Global expert urges Hong Kong companies to adopt quantum cryptography to improve security
Dr Michele Mosca says using the ‘unbreakable keys’ between two parties as well today’s cybersecurity technology is best protection firms can have
One of the world’s foremost cybersecurity experts is warning companies in Hong Kong, particularly financial institutions, to review their methods of detecting online security breaches and should consider implementing so-called “quantum cryptography” to keep critical data and infrastructure safe.
Dr Michele Mosca, a co-founder of the Institute for Quantum Computing at the University of Waterloo in Canada, is warning that emerging technology threatens to undermine even the most sophisticated cybersecurity systems installed by businesses and governments.
Using quantum cryptography is expected to help organisations buttress their cybersecurity systems.
It allows users to generate an unbreakable key between two parties exchanging information via the use of quantum particles.
“Quantum computing will break some of the fundamental tools underpinning cybersecurity,” he said, pointing out that scalable quantum computers are now closer to reality, which makes it imperative for enterprises in Hong Kong to adopt more advanced cryptographic techniques.
“As a data centre hub, Hong Kong needs to convince its customers that the data stored is not going to be read in the next 20 years, that it is safe doing business in Hong Kong now and in future,” said Mosca, who is also a special advisor on cybersecurity to the Global Risk Institute in Toronto.

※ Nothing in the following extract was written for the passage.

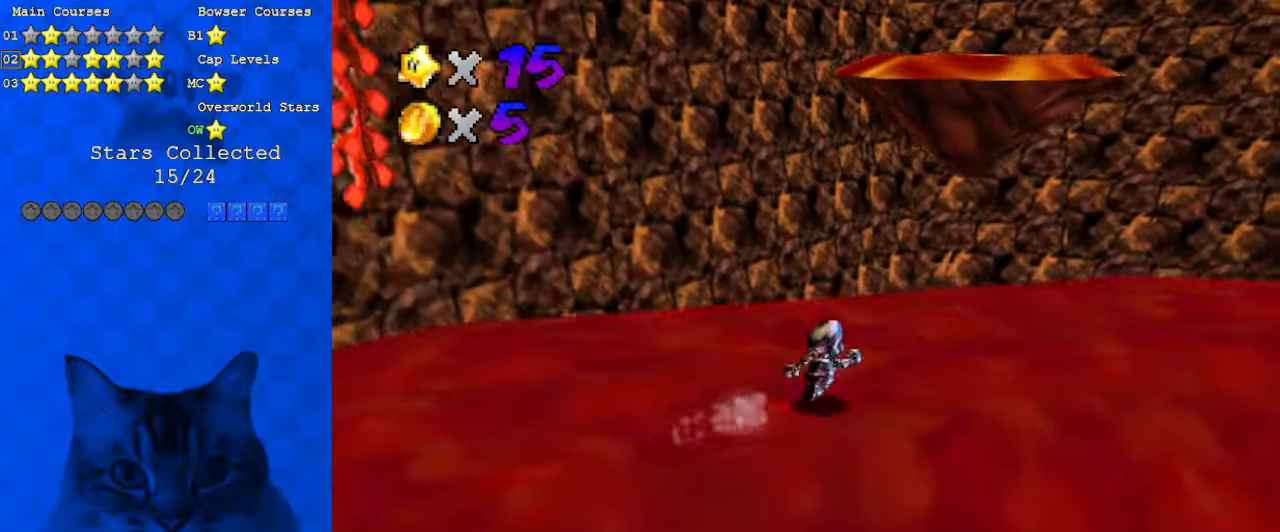
{"keys": ["shift"], "events": [[33, "up", "up"], [366, "up", "down"], [466, "right", "up"], [466, "up", "up"]]}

A quantum computer harnesses the behaviour of particles in the sub-atomic level to perform calculations, as well as store and transmit information, at speeds faster than any previous computer.
While conventional computers process and transmit data via binary 1s and 0s, subatomic particles, quantum computers are able to exist in more than one state at any given time – known as “superpositioning”.
“A quantum computer opens the door to learning the pattern [of a problem] without seeing all the pieces … like learning the forest, without looking at the trees,” said Mosca, adding that a quantum computer’s ability to do this would render much of today’s cryptographic methods in cybersecurity obsolete, leaving data easily accessible to hackers.
“We need new tools that will be resistant in the context of quantum computers, and we want to base these tools on a problem that quantum computing cannot break,” he said.
But to learn anything about the quantum state, Mosca said first you have to “disturb it”,
“This allows us to establish a key – for example, I could prepare and send some quantum particles in a certain state, and [when it reaches the other party] we can analyse it to determine if there has been any disturbance, if someone has been trying to snoop.”
“If there isn’t, then there is no eavesdropper and the [channel] is secret. Quantum cryptography is not like a conventional key which uses a complex mathematical problem that can be secretly recorded and later subjected to cryptanalysis.”
To establish this quantum key distribution, Mosca said that what is required is a quantum channel – access to optical fibre or free space, and a hardware box at each end that would be able to generate and send quantum particles. He estimated that a 20-kilometre channel could cost between US$100,000 and US$200,000.
Mosca assured that the cost of quantum cryptography technology would fall with time, and performance will become more efficient.
Hong Kong, with its relatively small area, will have less of a distance problem when establishing channels for quantum bits as compared to countries like Canada.
The smaller distance also means that it would be cheaper for companies in Hong Kong to install such a set-up, Mosca said.
“Having quantum cryptography on top of today’s state-of-the-art cybersecurity technology is the best protection these companies can have.”
Mosca expects quantum cryptography to become standard offering from cybersecurity vendors within the next five to 10 years.